____ RAW RECORDS

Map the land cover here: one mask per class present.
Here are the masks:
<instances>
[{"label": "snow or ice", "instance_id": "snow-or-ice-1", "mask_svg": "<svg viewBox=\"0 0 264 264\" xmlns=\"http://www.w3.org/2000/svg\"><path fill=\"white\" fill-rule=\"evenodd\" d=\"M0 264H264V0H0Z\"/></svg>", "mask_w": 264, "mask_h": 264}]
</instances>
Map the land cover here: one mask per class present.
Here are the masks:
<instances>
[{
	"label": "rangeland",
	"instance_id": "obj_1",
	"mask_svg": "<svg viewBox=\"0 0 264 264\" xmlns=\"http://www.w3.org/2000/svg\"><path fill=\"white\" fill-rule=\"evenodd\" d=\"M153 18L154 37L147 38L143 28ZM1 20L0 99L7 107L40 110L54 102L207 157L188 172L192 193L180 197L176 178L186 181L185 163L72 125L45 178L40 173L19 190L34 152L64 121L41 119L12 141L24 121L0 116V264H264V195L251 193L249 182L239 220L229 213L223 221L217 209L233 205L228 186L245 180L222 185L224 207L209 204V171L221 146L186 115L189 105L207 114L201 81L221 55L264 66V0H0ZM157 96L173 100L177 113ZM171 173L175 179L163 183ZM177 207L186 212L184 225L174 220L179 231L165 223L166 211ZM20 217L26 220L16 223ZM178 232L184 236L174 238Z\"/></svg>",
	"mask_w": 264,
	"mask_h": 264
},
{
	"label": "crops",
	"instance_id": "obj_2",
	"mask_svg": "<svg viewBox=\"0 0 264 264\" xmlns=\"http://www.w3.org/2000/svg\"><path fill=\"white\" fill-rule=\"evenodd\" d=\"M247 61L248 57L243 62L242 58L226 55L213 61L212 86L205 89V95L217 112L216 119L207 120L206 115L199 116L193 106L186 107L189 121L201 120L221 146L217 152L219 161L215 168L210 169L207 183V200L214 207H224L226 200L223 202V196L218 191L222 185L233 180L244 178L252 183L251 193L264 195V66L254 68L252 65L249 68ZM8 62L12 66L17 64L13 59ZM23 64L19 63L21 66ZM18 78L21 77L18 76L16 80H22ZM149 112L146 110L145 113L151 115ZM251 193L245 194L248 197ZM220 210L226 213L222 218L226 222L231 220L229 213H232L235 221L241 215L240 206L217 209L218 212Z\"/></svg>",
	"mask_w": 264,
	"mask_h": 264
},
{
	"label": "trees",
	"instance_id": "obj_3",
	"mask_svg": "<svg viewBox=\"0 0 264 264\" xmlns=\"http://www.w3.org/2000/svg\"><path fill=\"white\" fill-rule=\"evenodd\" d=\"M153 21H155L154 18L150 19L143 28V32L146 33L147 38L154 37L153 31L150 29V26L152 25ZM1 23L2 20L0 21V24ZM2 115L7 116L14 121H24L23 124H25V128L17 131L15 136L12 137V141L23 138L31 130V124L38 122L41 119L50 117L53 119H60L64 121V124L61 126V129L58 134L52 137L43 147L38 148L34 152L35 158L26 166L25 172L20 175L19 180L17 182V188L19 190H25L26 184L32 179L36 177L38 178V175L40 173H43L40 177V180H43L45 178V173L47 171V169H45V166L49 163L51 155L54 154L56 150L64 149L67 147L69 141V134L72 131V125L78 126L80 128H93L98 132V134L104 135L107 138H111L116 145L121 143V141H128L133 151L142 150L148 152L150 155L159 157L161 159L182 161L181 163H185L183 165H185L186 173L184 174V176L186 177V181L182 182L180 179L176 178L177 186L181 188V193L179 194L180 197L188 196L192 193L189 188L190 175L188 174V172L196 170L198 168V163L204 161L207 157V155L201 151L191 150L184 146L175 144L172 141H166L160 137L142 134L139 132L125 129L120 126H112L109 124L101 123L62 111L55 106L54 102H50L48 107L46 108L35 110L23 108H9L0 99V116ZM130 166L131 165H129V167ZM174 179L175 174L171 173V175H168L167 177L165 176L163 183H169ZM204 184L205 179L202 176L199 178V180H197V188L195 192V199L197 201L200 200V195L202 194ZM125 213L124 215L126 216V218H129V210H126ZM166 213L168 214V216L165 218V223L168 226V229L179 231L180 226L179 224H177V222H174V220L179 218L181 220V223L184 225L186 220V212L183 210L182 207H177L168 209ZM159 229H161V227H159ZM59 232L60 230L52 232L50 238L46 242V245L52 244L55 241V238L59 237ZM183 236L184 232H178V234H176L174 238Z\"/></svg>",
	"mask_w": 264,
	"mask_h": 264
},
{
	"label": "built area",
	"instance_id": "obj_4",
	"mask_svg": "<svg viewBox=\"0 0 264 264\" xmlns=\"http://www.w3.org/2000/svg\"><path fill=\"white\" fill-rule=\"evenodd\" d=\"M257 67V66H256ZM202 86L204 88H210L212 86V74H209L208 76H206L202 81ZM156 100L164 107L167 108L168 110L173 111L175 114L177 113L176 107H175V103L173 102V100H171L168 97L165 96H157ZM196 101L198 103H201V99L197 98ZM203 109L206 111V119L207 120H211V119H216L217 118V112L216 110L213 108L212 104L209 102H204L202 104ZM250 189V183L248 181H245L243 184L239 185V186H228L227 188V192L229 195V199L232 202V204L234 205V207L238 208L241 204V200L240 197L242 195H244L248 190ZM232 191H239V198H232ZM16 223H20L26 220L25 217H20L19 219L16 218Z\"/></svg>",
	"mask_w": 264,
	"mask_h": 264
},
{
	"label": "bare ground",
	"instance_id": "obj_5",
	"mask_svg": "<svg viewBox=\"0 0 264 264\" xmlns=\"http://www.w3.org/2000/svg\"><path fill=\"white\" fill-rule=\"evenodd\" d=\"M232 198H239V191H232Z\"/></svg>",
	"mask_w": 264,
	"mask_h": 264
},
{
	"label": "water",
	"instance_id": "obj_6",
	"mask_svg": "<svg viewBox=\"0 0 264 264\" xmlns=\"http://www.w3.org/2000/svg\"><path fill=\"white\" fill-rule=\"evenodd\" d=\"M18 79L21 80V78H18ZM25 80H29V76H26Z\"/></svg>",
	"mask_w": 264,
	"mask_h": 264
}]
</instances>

________

DIRECTIONS FOR THIS TASK
State how many lines in the rows above contain the string "label", treating uppercase and lowercase as different. Reply with the number alone.

OUTPUT BELOW
7